Not having leaders with any or low emotional intelligence can have detrimental effects on the team’s morale. It leads to a toxic and hostile work environment where a blame culture flourishes. Team members work in silos, as these leaders are only focused on tasks and activities, not on common goals. They tend to micromanage rather than empower team members. Favoritism, biases, poor decision-making, ineffective communication, discrimination, and exclusion can all be found in these teams.

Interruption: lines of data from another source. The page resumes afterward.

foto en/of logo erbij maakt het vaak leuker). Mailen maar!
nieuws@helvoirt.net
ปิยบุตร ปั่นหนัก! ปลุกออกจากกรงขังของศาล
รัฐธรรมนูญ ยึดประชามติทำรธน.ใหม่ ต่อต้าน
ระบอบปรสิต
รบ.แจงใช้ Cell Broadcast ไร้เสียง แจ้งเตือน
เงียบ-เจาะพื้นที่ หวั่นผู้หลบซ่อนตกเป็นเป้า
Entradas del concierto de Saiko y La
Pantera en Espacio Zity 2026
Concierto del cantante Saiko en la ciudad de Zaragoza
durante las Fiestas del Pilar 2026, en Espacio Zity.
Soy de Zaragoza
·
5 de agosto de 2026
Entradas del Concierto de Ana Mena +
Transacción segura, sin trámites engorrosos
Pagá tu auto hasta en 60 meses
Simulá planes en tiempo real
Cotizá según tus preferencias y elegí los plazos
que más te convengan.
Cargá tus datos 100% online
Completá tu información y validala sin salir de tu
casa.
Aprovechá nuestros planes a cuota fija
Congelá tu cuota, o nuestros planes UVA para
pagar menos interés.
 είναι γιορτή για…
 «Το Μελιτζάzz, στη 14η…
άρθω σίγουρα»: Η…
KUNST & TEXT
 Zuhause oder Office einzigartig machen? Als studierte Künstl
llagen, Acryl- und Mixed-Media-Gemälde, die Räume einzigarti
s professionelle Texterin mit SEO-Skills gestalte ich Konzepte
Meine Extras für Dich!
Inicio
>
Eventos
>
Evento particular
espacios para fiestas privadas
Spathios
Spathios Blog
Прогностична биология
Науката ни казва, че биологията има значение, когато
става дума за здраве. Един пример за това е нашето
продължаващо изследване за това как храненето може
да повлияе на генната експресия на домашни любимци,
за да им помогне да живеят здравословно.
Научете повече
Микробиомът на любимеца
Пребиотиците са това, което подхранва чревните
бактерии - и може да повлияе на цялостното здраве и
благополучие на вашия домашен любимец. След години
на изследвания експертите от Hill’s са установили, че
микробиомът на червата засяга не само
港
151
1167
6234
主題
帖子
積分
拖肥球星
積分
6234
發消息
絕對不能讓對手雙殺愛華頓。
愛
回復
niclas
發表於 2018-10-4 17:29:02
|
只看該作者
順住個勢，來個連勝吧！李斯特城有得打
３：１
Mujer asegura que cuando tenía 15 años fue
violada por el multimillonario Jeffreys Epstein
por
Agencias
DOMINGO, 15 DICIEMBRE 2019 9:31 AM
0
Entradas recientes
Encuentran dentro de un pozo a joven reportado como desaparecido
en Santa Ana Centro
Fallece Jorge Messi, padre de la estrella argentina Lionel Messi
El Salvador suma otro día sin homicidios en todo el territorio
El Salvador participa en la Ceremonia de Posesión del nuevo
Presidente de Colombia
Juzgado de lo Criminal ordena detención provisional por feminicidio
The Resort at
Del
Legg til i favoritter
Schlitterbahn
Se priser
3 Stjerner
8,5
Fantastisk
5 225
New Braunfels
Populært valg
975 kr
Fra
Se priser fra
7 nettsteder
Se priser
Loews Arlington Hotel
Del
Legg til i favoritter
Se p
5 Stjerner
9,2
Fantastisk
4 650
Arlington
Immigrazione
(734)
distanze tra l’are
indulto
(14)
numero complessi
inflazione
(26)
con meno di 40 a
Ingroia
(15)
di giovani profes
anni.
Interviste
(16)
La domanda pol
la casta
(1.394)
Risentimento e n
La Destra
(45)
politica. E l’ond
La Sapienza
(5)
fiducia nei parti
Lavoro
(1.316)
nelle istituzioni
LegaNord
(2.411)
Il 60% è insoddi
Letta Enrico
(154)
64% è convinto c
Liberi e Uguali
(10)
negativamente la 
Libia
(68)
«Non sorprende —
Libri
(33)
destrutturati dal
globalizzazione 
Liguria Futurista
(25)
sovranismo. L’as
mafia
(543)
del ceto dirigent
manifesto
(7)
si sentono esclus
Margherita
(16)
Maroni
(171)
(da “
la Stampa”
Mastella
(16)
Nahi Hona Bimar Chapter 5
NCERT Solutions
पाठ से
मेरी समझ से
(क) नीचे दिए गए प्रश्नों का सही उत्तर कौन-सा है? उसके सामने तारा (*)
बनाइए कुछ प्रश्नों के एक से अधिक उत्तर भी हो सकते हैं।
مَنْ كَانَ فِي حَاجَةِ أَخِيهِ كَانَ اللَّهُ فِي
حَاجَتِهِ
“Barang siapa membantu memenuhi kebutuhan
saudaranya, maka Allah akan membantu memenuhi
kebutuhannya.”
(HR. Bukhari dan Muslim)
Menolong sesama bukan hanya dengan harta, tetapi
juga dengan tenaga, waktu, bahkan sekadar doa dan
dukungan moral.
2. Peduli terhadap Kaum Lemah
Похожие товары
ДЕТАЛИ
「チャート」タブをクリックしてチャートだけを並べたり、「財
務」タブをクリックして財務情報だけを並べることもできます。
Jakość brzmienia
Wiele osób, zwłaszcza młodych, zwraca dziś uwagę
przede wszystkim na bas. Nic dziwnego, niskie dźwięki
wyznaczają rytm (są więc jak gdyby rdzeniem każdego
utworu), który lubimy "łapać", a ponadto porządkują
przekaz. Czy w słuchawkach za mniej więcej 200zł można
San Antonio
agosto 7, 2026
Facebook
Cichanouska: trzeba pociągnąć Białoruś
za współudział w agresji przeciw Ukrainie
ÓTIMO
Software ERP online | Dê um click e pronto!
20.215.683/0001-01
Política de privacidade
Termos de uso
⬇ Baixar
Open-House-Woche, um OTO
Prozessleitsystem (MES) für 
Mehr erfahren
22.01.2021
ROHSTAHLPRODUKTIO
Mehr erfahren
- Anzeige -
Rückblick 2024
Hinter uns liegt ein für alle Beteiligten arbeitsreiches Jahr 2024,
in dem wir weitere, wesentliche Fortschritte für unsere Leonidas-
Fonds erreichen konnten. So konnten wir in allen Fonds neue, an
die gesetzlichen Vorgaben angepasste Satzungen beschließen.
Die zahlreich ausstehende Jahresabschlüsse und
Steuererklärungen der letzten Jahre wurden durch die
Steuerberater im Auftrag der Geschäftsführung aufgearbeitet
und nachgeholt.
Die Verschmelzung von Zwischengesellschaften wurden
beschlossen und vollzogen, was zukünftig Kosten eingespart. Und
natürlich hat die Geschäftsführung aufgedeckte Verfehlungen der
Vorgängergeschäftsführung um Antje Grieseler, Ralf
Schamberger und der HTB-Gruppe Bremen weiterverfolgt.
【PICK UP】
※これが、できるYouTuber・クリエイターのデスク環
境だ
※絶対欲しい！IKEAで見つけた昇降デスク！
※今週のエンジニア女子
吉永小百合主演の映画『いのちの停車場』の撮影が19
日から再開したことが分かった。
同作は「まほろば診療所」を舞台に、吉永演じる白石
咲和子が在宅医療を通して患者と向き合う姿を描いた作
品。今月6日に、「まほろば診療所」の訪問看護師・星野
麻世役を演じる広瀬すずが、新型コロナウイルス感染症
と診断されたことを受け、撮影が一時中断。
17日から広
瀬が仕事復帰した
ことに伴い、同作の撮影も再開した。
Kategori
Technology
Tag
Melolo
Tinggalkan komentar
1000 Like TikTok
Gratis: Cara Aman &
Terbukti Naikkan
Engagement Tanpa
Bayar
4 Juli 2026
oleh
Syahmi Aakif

I have been fortunate to work with some visionary leaders with high EI, who encouraged me to experiment with my ideas and supported me throughout. These leaders inspire me, and even though we don’t work together anymore, our professional connections are such that I can still tap into their wisdom
In my over 25 years of working in various industries and within the National Health Services (NHS) for the last ten years, I have had the privilege to lead multiple teams. I always made sure to connect with my team members at a deeper level and understand what matters to them, and what excites them to come to work and contribute. I always make sure that my team members know that our team is a safe place and they can take reasonable risks and are allowed to fail because that’s where learning comes from. I make sure that we celebrate our individual as well as collective successes as a team.
Once, I took charge of a team where two team members had just returned from long-term sickness, and one had lodged a grievance regarding their pay. I held individual meetings with them and listened to their concerns in a non-judgmental way. Understanding where they were coming from informed my next actions. I could better support the staff who came back from long-term sickness, and they became highly productive and valuable members of the team.
The person with a grievance regarding their pay was encouraged to follow the procedure and got the closure they needed, allowing them to better focus on their job and responsibilities. In my experience, when my team members know that I have got their back, they are willing to go above and beyond. They perform at their optimum level and believe in the vision of the organization.
I know what kind of leaders I want to work with and what kind of leadership style I want to nurture for myself and my team; one where all team members have high emotional intelligence (EI)!
-Preeti Sharma is a certified Life Coach from Achology Ltd, the Academy of Modern Applied Psychology, and a Digital Leader in National Health Services in the U.K.